About 2.3 million Syrians have fled the three-year old Syrian conflict, seeking shelter in neighboring countries such as Jordan, Lebanon, Turkey and Iraq. At least half of the refugees -- 1.1 million -- are children. Of those, some 75 percent are under the age of 12, according to the United Nations refugee agency.
UNHCR says Syrian children are suffering considerably in the war. They are growing up in fractured families, missing out on education as they turn to manual labor, sometimes under dangerous or exploitative conditions. Many become the main breadwinners of their families.
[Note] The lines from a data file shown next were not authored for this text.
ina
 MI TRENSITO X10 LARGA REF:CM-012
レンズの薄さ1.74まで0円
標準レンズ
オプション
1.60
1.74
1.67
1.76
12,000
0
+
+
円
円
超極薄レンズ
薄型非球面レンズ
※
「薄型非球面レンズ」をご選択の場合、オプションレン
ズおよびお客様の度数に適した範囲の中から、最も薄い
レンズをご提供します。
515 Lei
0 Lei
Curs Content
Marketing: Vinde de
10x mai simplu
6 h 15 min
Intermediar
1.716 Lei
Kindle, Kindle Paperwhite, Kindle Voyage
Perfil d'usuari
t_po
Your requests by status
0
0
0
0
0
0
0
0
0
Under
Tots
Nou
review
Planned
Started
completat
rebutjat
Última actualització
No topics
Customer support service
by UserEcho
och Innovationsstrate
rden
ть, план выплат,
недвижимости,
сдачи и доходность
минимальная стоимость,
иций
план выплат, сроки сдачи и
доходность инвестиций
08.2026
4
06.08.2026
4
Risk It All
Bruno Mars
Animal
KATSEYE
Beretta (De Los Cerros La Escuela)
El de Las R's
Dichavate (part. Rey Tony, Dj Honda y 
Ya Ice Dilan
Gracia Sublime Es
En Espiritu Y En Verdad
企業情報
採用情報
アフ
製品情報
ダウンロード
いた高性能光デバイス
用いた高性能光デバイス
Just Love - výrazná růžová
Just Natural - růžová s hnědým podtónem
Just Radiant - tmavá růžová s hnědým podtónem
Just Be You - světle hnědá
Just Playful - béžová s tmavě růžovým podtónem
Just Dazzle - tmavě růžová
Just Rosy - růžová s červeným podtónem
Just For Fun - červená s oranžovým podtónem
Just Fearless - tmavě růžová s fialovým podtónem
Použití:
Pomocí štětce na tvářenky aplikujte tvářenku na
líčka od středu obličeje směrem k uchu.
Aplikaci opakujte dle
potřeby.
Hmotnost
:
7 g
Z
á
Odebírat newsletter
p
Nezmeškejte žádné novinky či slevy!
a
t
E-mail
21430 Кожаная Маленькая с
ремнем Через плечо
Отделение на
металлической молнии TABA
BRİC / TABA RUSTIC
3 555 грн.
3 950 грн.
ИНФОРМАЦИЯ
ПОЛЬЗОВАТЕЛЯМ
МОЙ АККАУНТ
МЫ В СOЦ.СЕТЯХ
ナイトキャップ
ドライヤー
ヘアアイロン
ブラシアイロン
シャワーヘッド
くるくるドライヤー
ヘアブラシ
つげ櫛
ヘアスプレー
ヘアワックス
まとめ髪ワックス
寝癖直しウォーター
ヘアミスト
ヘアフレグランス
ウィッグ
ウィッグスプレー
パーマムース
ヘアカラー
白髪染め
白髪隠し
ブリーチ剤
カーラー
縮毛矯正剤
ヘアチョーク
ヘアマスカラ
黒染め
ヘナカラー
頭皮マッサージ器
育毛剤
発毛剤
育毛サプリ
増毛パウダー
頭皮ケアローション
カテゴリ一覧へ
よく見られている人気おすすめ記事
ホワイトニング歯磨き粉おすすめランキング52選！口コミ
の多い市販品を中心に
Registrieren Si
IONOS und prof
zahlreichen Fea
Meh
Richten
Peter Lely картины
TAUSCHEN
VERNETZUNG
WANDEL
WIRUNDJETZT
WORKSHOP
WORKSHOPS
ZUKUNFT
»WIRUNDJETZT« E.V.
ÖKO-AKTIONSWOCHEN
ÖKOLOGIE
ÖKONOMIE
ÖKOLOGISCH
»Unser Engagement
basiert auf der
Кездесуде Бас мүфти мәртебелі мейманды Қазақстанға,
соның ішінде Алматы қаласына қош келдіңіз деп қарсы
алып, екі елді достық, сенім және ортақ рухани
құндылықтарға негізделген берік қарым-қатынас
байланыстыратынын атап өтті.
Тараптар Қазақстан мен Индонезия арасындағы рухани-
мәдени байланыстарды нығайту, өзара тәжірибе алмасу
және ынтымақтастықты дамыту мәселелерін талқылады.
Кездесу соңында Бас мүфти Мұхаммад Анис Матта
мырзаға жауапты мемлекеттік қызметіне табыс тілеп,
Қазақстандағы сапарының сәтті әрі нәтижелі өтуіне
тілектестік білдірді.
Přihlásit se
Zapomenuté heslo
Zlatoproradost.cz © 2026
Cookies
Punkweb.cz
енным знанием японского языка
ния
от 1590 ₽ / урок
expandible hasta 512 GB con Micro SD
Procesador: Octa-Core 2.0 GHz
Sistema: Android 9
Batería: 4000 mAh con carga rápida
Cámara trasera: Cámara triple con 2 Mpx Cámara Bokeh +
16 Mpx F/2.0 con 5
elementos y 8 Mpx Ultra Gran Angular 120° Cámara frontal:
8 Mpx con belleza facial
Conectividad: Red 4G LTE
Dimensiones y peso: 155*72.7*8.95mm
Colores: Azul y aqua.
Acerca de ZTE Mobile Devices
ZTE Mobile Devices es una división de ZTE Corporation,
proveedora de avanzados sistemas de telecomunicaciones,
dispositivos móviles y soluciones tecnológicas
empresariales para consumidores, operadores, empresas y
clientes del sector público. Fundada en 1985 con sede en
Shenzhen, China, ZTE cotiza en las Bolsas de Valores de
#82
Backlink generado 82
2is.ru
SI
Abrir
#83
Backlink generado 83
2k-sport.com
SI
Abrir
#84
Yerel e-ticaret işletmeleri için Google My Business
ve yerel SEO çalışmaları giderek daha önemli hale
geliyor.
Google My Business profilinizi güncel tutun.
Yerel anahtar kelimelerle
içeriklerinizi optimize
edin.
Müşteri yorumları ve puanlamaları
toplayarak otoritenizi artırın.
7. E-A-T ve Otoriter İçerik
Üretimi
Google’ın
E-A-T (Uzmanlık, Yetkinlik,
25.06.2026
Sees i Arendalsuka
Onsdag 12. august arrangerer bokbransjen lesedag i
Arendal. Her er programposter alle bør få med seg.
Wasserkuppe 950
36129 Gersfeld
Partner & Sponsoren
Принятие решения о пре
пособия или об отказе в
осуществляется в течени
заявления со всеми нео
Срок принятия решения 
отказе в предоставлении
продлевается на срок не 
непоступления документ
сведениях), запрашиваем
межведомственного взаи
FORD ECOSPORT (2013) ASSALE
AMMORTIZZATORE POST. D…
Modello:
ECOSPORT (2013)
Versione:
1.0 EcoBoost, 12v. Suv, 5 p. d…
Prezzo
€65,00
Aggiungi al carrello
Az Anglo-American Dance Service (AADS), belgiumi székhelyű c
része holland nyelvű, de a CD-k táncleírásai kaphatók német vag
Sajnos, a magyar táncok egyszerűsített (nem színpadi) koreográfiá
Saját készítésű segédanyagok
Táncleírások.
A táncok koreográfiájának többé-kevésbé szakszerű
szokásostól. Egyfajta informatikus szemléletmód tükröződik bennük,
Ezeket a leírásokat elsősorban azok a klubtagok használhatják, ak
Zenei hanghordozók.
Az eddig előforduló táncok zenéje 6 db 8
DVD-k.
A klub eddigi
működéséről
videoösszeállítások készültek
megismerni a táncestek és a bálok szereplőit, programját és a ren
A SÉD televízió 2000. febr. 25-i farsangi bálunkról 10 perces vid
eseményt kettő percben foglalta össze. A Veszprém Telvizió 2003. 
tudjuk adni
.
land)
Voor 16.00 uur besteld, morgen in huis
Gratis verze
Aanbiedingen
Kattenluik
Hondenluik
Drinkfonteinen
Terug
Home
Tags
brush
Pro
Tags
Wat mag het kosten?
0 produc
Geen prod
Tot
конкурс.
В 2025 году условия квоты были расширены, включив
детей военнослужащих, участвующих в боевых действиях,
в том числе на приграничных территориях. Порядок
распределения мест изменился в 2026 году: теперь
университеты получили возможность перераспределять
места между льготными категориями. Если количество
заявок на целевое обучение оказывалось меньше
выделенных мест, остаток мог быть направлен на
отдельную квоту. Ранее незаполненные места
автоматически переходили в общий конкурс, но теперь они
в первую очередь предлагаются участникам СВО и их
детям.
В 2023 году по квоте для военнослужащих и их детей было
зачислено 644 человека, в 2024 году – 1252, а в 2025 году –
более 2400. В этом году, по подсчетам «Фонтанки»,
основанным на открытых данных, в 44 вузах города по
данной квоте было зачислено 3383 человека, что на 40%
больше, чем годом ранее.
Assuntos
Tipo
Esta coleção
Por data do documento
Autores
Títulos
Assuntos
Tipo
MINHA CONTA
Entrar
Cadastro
At Zaatari, most of the 680 small shops employ children, according to UNHCR.
There are U.N.-run schools at Zaatari, as well as recreational facilities, like football fields and playgrounds with swings. But children say they are discouraged from going to school because they have already missed out on education for months and face long walks to reach the locations. Girls face more restrictions from their largely conservative families which refuse to have them walk around strangers.
Malala visited a UNICEF-run playground area and mingled with refugee children -- some on swings.
"The world must know about the plight of these innocent people who found themselves refugees the way I did back home," she said. "Living away from home is very tough."
Malala said she will campaign for the Syrians abroad. But her immediate plan is to contribute from the New York-based Malala Fund to improve the education of Syrian refugee children and their Jordanian peers who had to "share their bench with their Syrian brothers." She said she was planning to hire and pay teachers and renovate an old school in Amman for classes to Syrian refugee boys and separate ones for girls.
During her tour, Malala met Mozon Mleihan, a 16-year-old Syrian refugee girl in Zaatari, and asked her to accompany her.
At the end of the five-hour tour, Mleihan told AP she and Malala "became like sisters."
"I really liked her and I wish I can be brave like her," said the girl in a headscarf and beaming a smile.